Despite assurances that the political elite is interested only in what works, this is the most intensely ideological period of government we have known in more than a hundred years. The model of market-managerialism has largely destroyed all alternatives, traditional and untraditional. Its most powerful weapon has been its vocabulary. We are familiar with the way this language has carried all before it. We must sit on the cusp, hope to be in a centre of excellence, dislike producer-dominated industries, wish for a multiplicity of providers, grovel to our line managers, even more to the senior management team, deliver outcomes downstream, provide choice. Our students are now clients, our patients and passengers customers. It is a language which was first devised in business schools, then broke into government and now infests all institutions.

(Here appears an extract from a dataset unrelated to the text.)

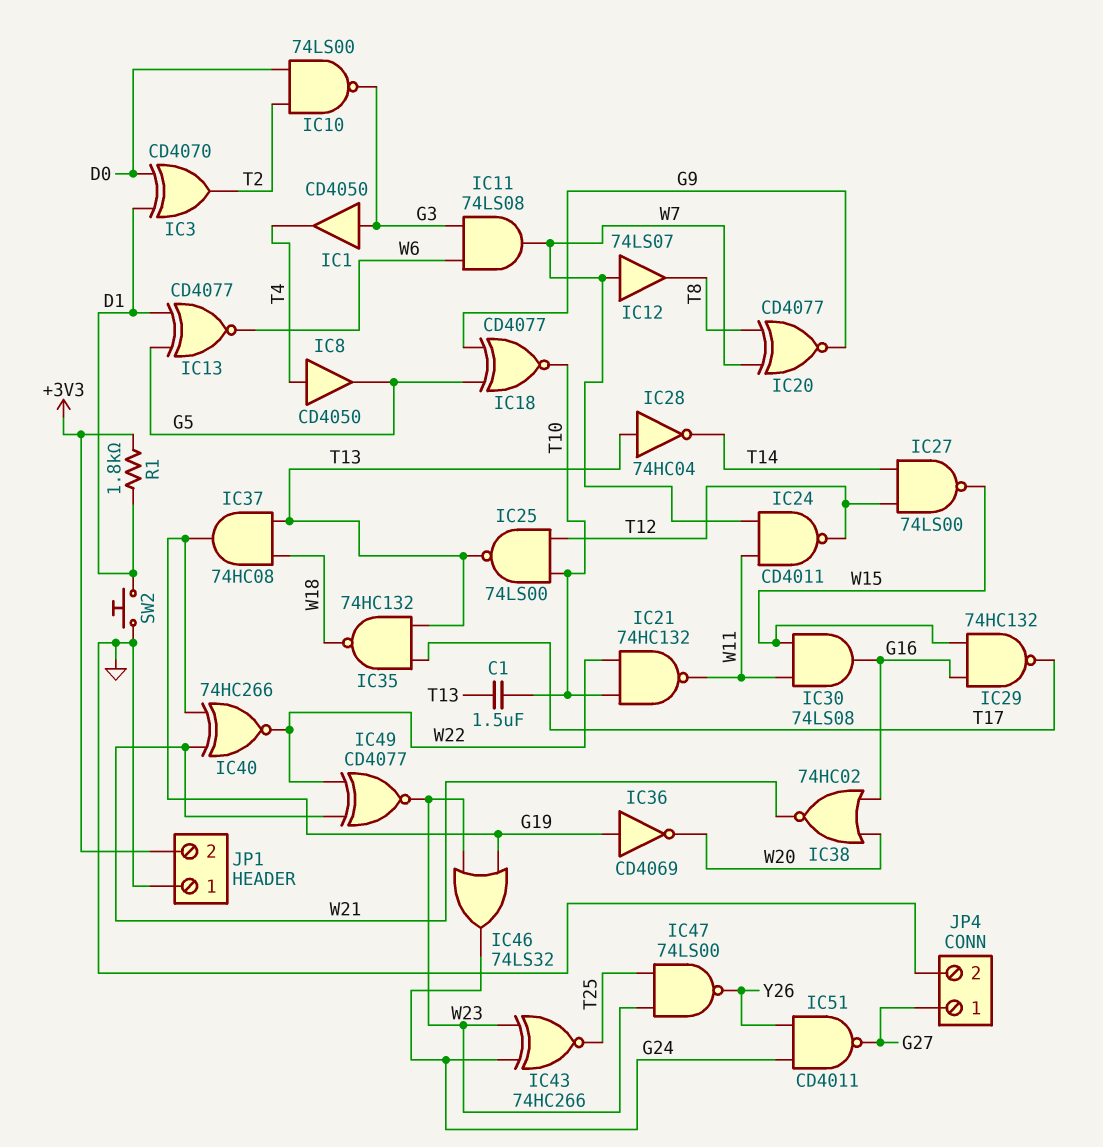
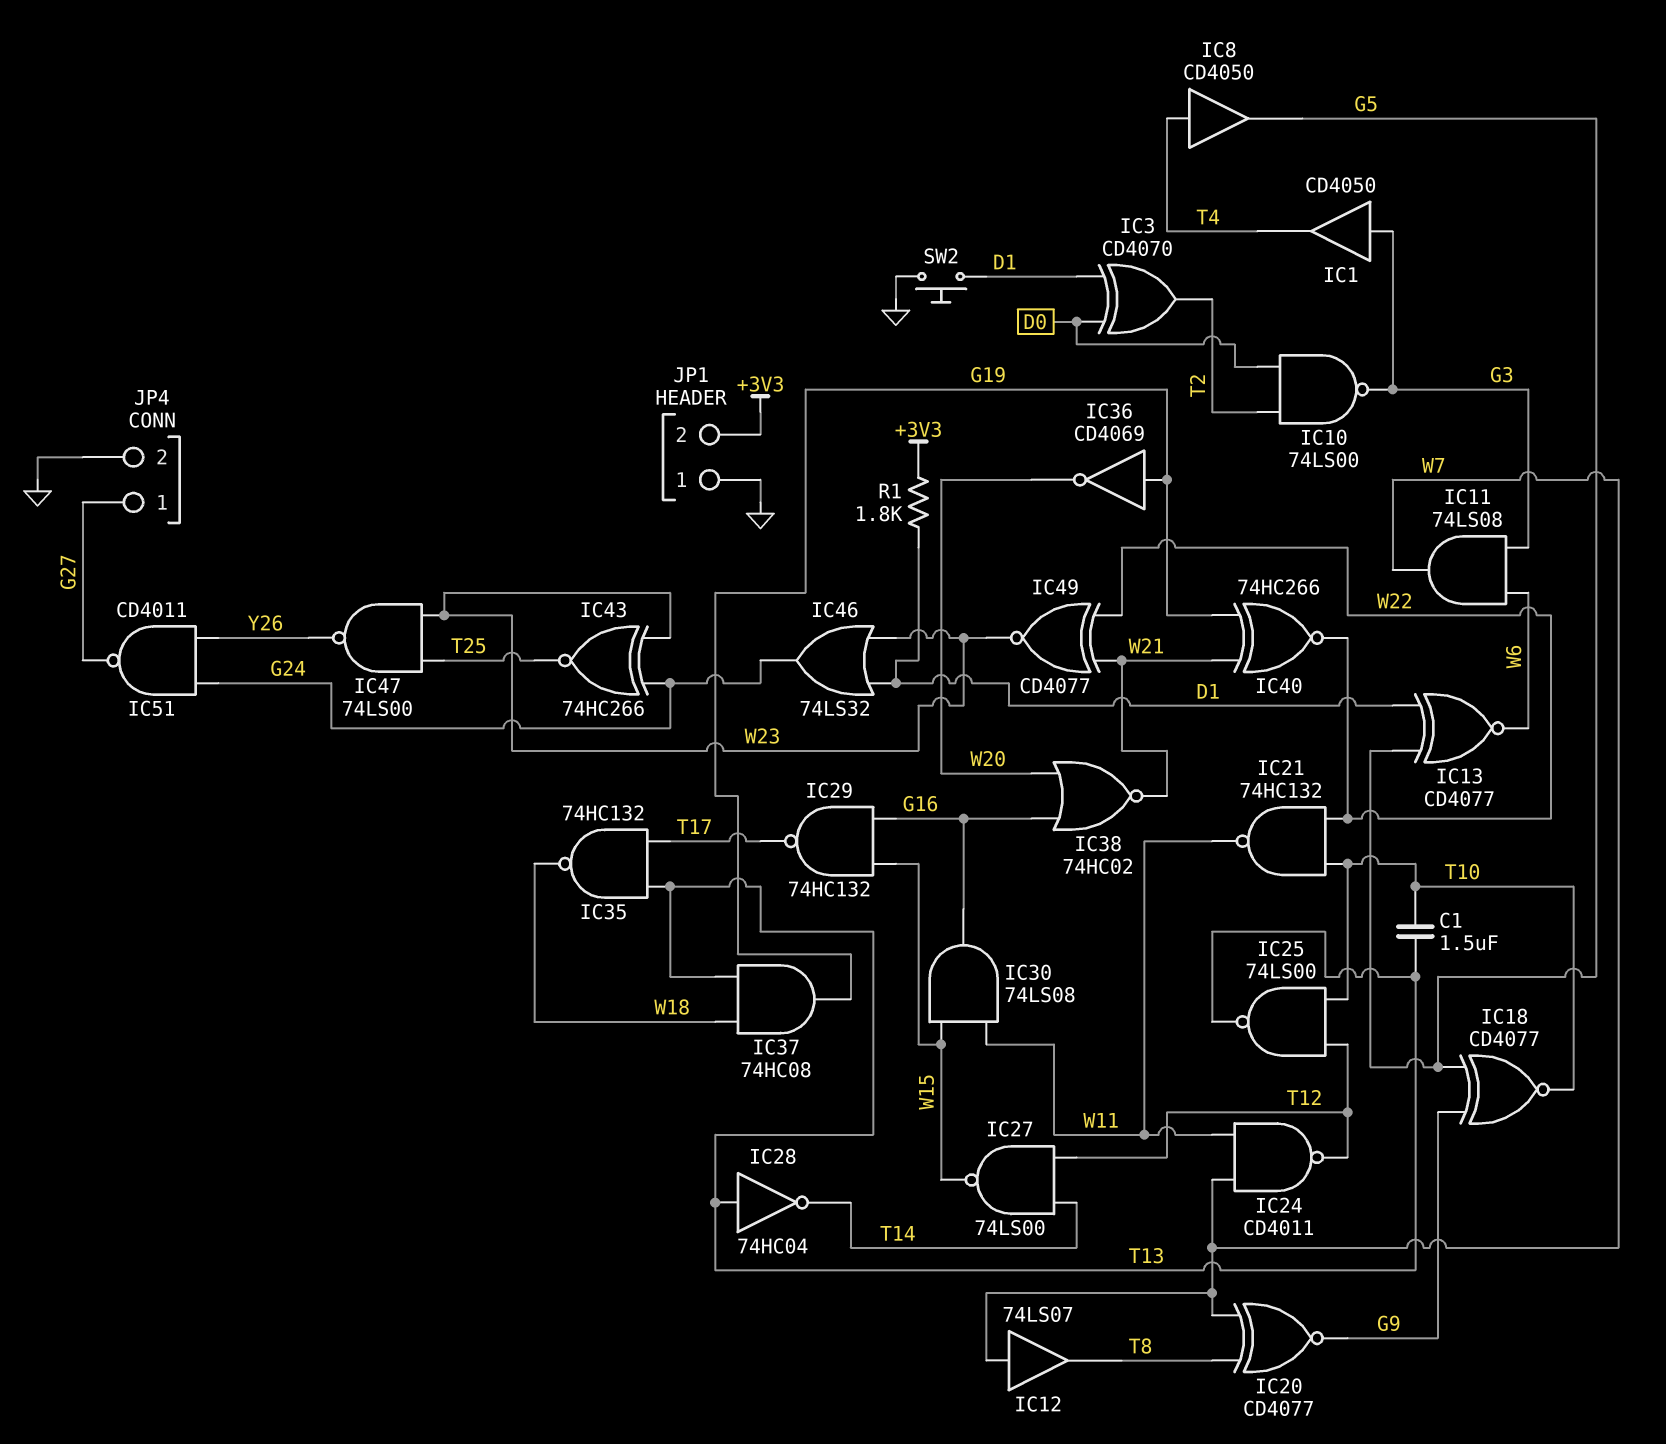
IC46: OR 74LS32 (in G19, in W23, out G24) -> OR 74LS32 (in D1, in W23, out G24)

What used to be the centre has moved to the right of the centre.

| Posted by Gary Sauer-Thompson at 4:12 PM | | Comments (2)


Exactly, the terminology of business has invaded and supplanted most other terminologies.

And it is rooted in the power of capital.

No wonder most of us feel adrift and confused by the world around us, we truly are being reduced to economic units to serve the unfettered corporations.

As to whether IR is a point of difference between the two majors, yes, to an extent. However, the proof will be what happens if Labor wins the next election. How much will be rolled back?

the terminology of business, grounded in capital, sure has invaded and supplanted the language of politics, democracy and statecraft. Don Watson wrote about this recently in his Death Sentence, The Decay of Public Language, which charts

how "managerial language" has infiltrated the English of politics, business, bureaucracy, education and the arts. The book is about the rise of core strategies and key performance indicators, and the death of clarity and irony and funny old things called verbs. It is about a new language that Watson calls sludge and clag and gruel.

This business language has been destructive of the public sphere, as McKibben points out. When do you hear the public referred to as citizens concerned with the public good? They are seen in advertising terms of an electoril market that needs to be sold a product with enticements.